Dublin defeat is warning to Lions for deciding test on Saturday

It was assumed that Ireland’s historic win over the All Blacks in Chicago last November would provide key to a British and Irish Lions triumph in New Zealand. However, with the series tied 1-1 heading into Saturday’s titanic decider, it is Ireland’s 21-9 loss to the All Blacks in Dublin two weeks later that now becomes the most important reference point for head coach Warren Gatland and his players.

Six of the Lions match squad that set up this third test decider thanks to a 24-21 win in Wellington against the 14 man All Blacks were in the Ireland side that lost in Dublin. The ferocity of the All Blacks response to the 40-29 thumping in Chicago earned yellow cards for Aaron Smith and Malakai Felita while flanker Sam Cane somehow escaped punishment from referee Jaco Peyper for a charge on Robbie Henshaw that saw the centre carried from the pitch on a stretcher with a neck brace supporting his head.

The All Blacks were out for revenge that day in Dublin as the Irish win had stopped them creating a new 19 match unbeaten run of tests. England equalled the All Blacks 18 match streak in the Six Nations last season only to see it brought to an end by the Irish, who also stopped Eddie Jones’s men from clinching a second successive Grand Slam.

For Jonathan Sexton, Conor Murray, Jack McGrath, Tadgh Furlong, Sean O’Brien and CJ Stander, who faced the All Blacks in Dublin and are expected to be in the Lions match 23 on Saturday, that car-crash loss on home soil will be used to ensure Gatland’s men are ready for a physical onslaught. The All Blacks are having to endure a forensic examination of their failings – something the three times World Cup winners rarely suffer at home.

With rugby part of every New Zealanders’ DNA, the hurt of a test defeat takes on a importance rarely seen in any other country and the All Blacks have been told in no uncertain terms how disappointed the nation was at the final whistle in Wellington. Sonny Bill Williams received a four week ban for his sending off for shoulder charging Anthony Watson and apologised to his “brothers” for letting them down. He might as well have added that he was also sorry to the whole of New Zealand and if the All Blacks lose this series he will have to carry the blame for the rest of his sporting life.

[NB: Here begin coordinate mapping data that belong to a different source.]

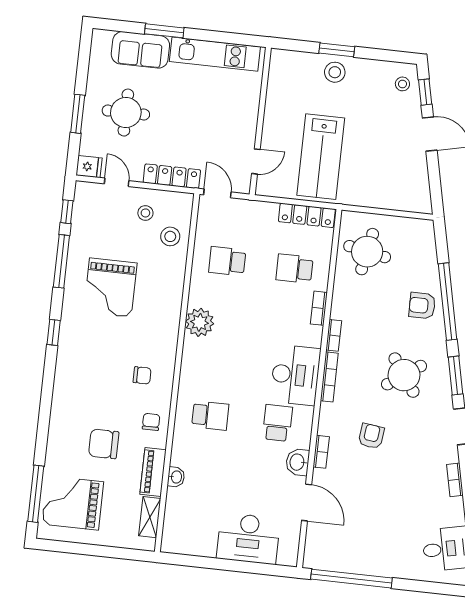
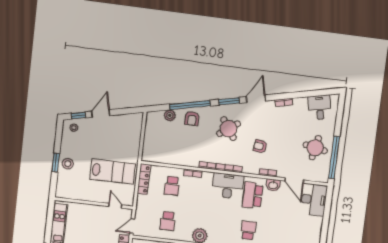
round table: (367, 252) -> (315, 148), moved
plant: (428, 264) -> (170, 115), added
school desk: (277, 423) -> (253, 195), width x1.85
door: (307, 503) -> (294, 180), swing flipped
desk: (248, 539) -> (314, 200), moved

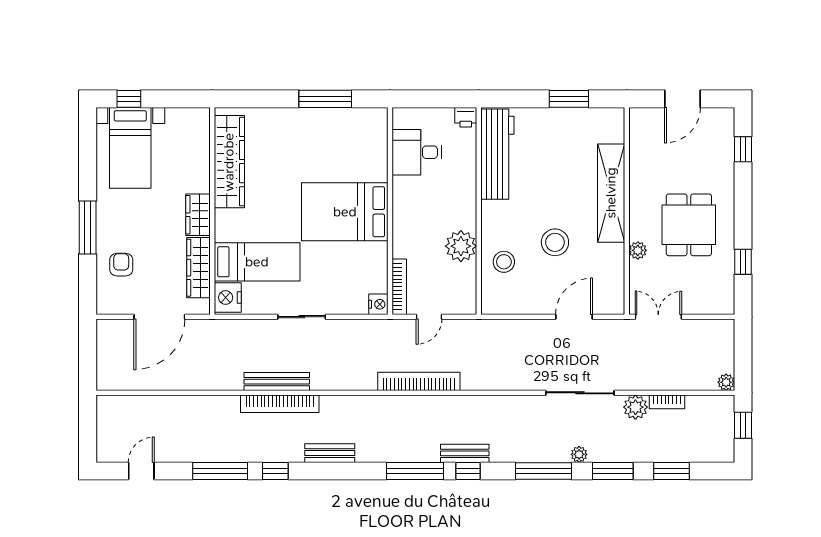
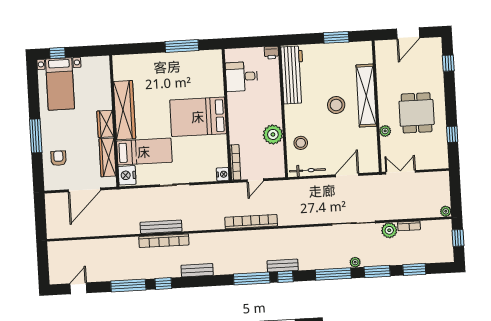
wardrobe: (229, 162) -> (124, 110), moved
stool: (555, 242) -> (336, 105), moved
bicycle: (512, 306) -> (308, 170), added

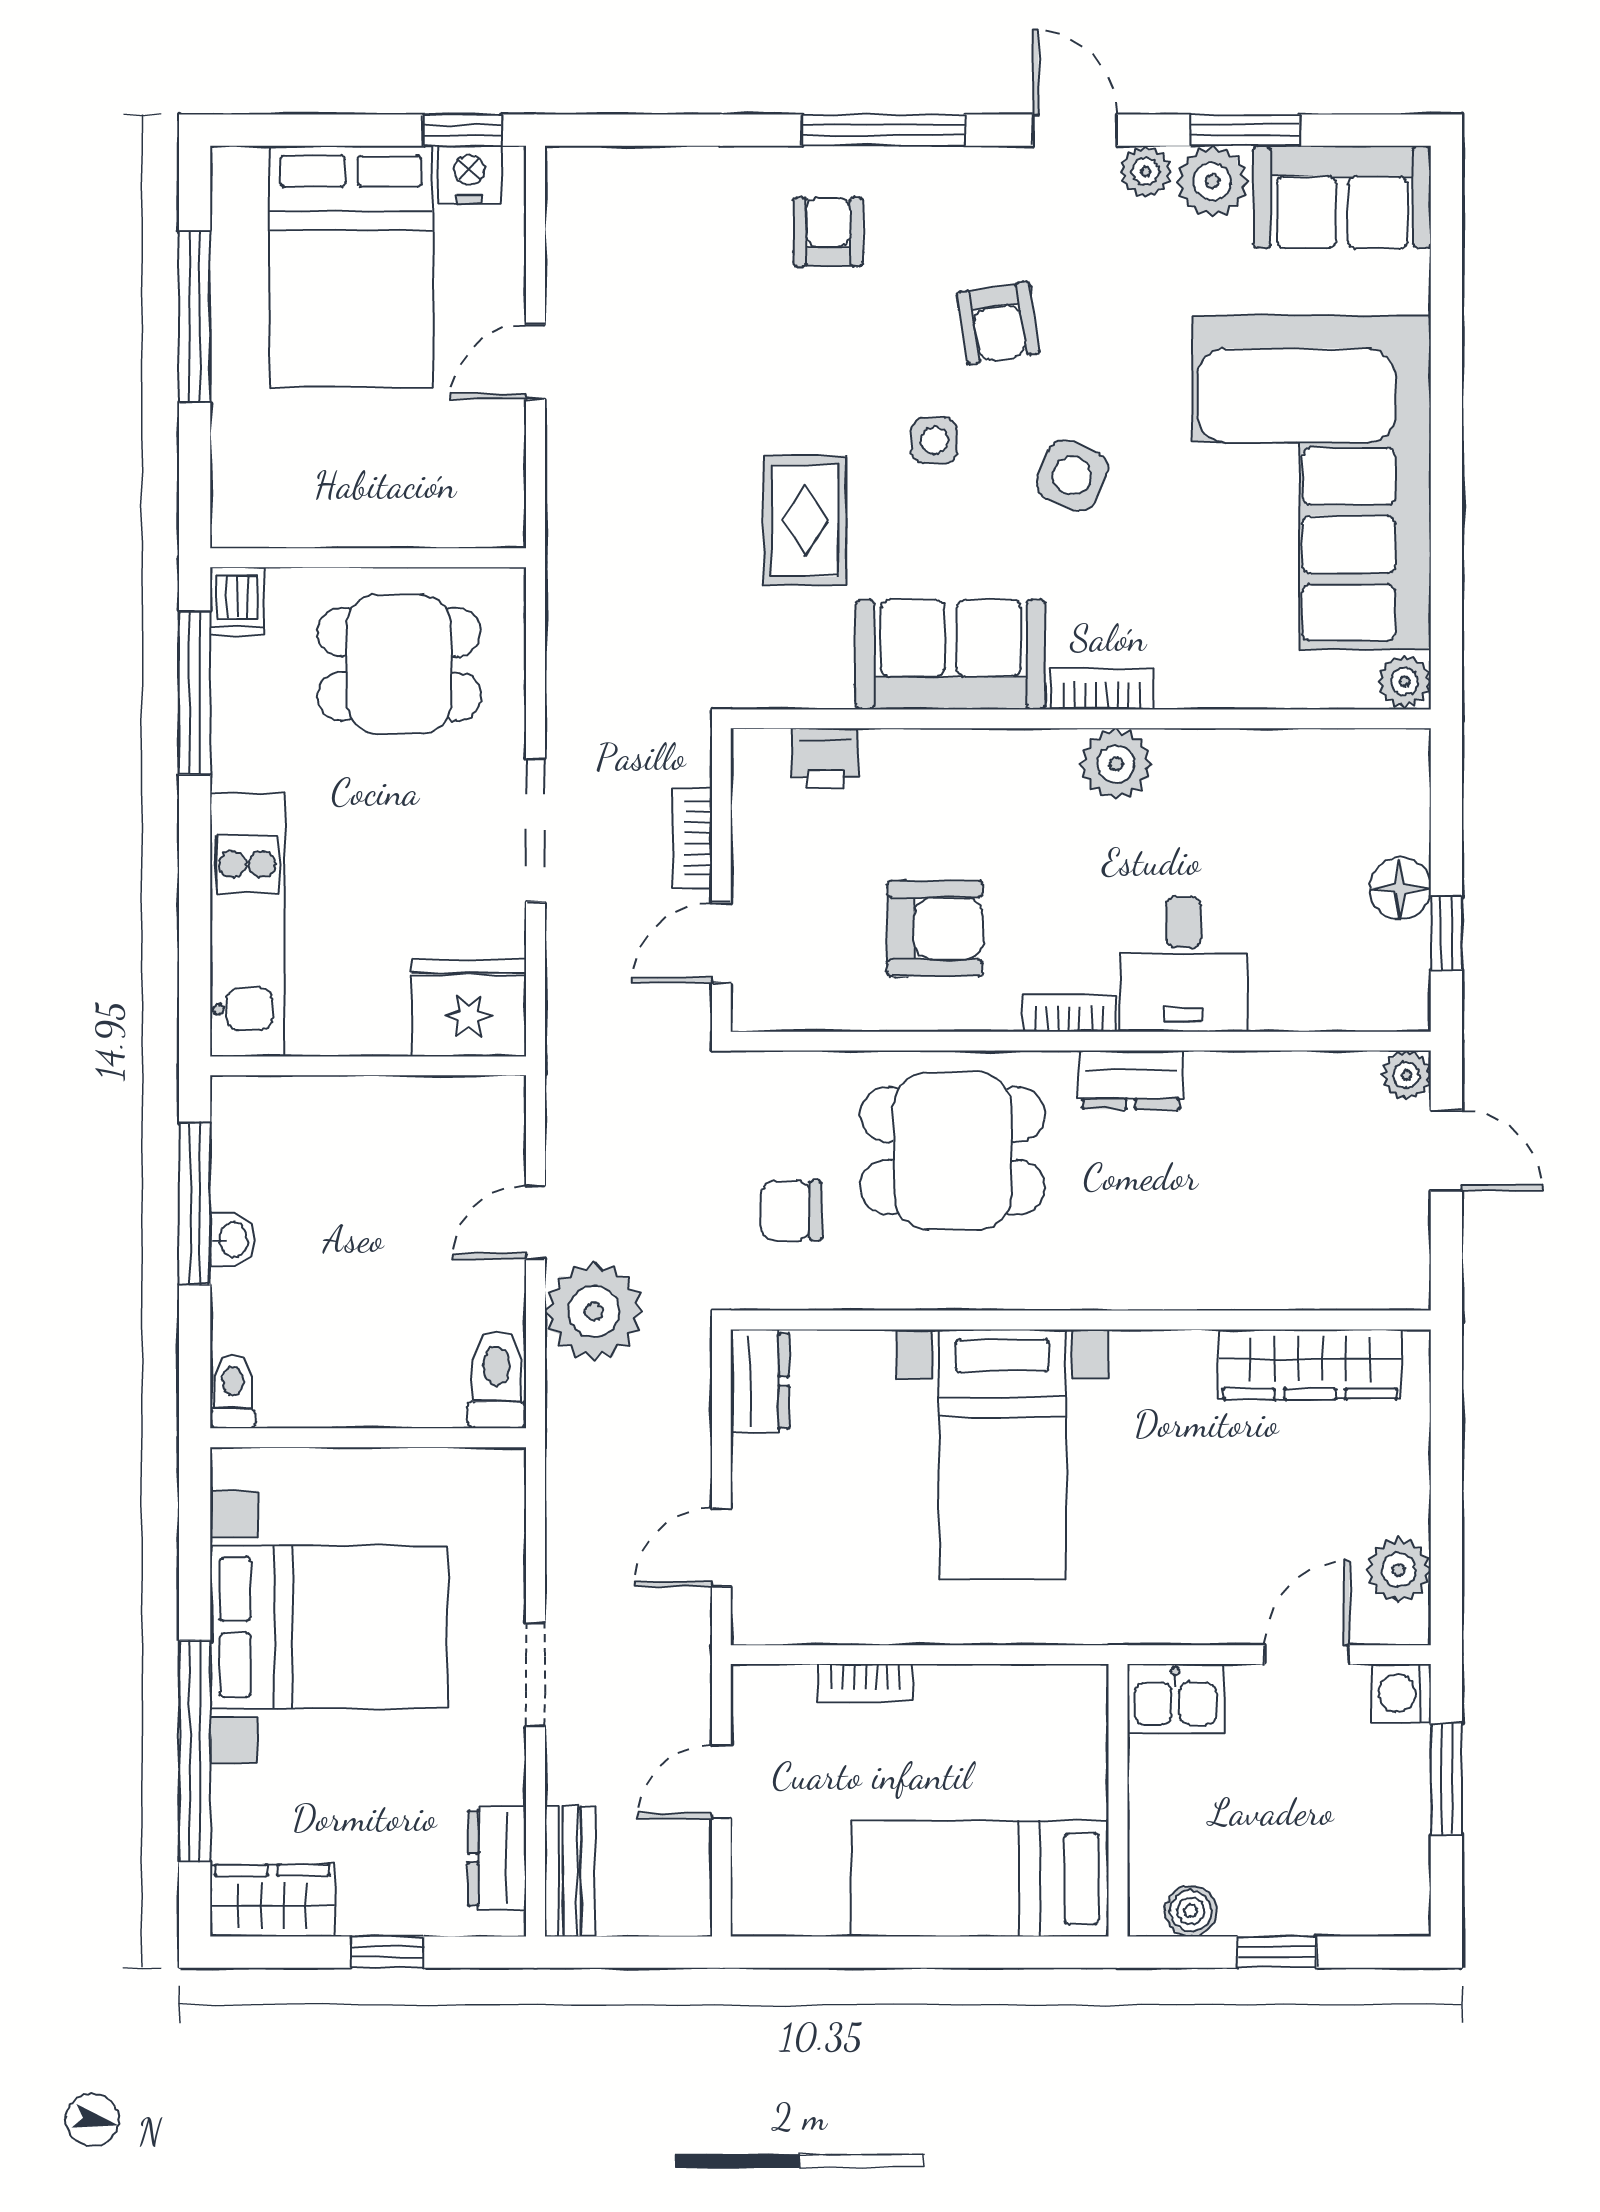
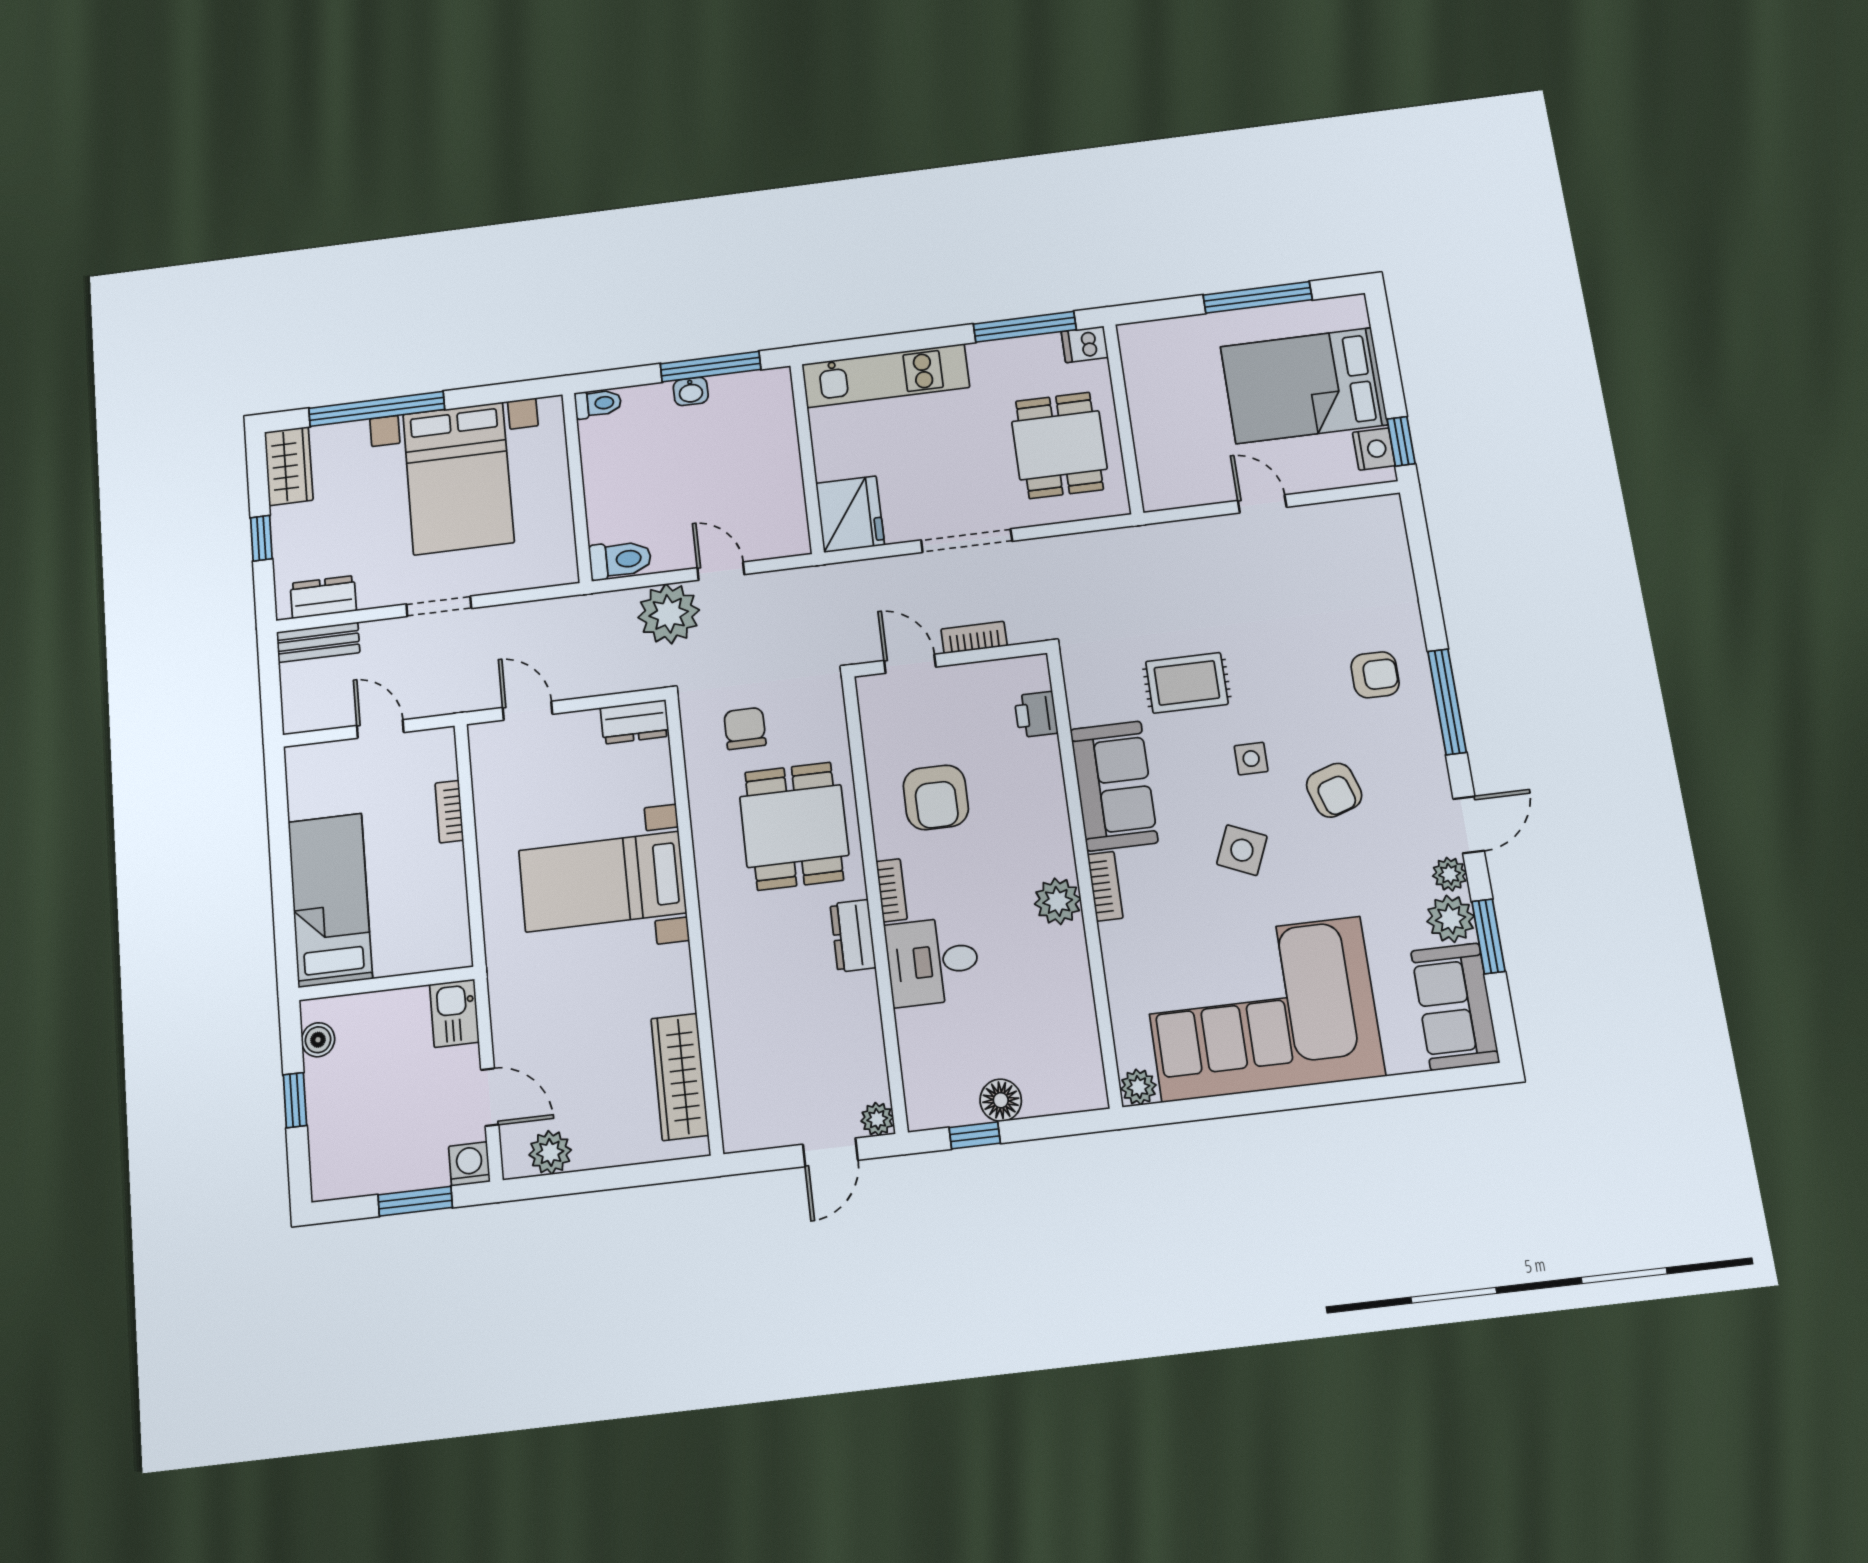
armchair: (998, 323) -> (1334, 790), turned -99

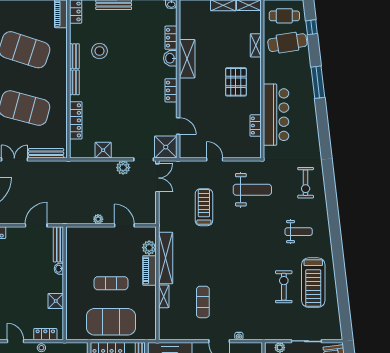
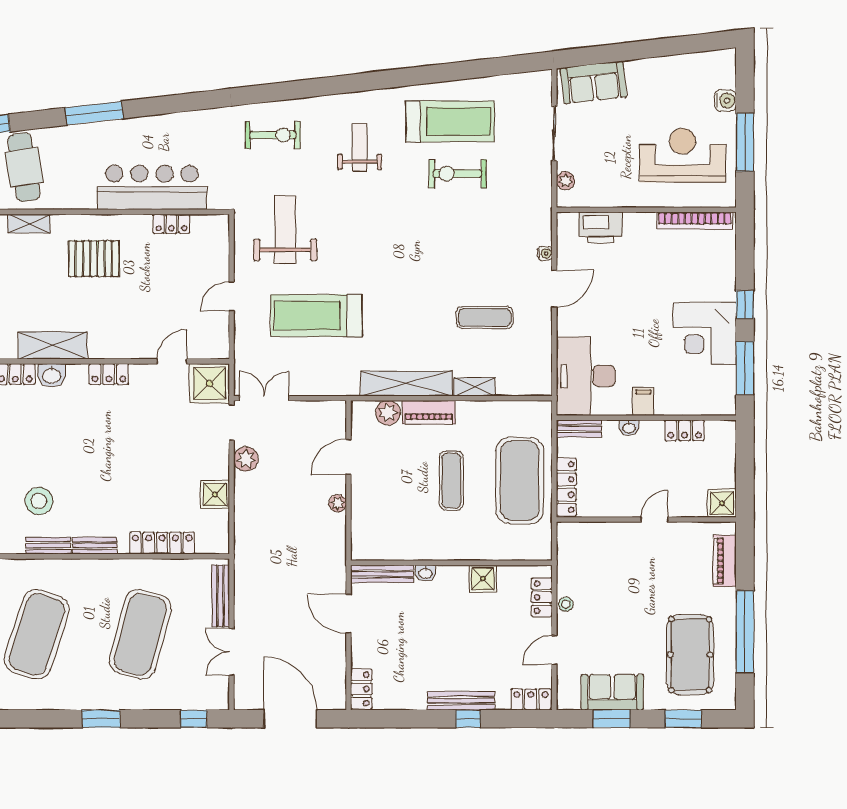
treadmill: (204, 207) -> (316, 316), width x1.37, depth x1.38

The momentum is all with the Lions and they will be taking comfort as they enjoy a break in the winter sport mecca of Queenstown from the fact the All Blacks froze the last time they faced this kind of pressure. That was the 2011 Rugby World Cup final where they somehow scraped an 8-7 win over a French side that was riven by internal warfare. The All Blacks were stifled by the weight of expectation as the entire country sat down to watch their heroes confirm their No1 status.

Now, the All Blacks face a similar scenario and entire careers will be shaped by the result on Saturday. Coach Steve Hansen and his players face the real and present danger of being remembered as the All Blacks who became the first team to lose to the Lions since 1971 and that fear of failure will bring a similar overtly physical response to the one they delivered in 2016 in Dublin. As lock Brodie Rettalick said: “The physicality and the intensity of the first two matches have been huge, especially from them on Saturday.

“I thought they were a lot more physical and confrontational than they were in week one. We need to sort that out and make sure we go back at it this Saturday, because we can’t let it happen again. It is 1-1 in the series. It’s now or never.
“This is a once-in-a-lifetime opportunity. The history is not going to help us now, it is just what we are going to do to create our own history.”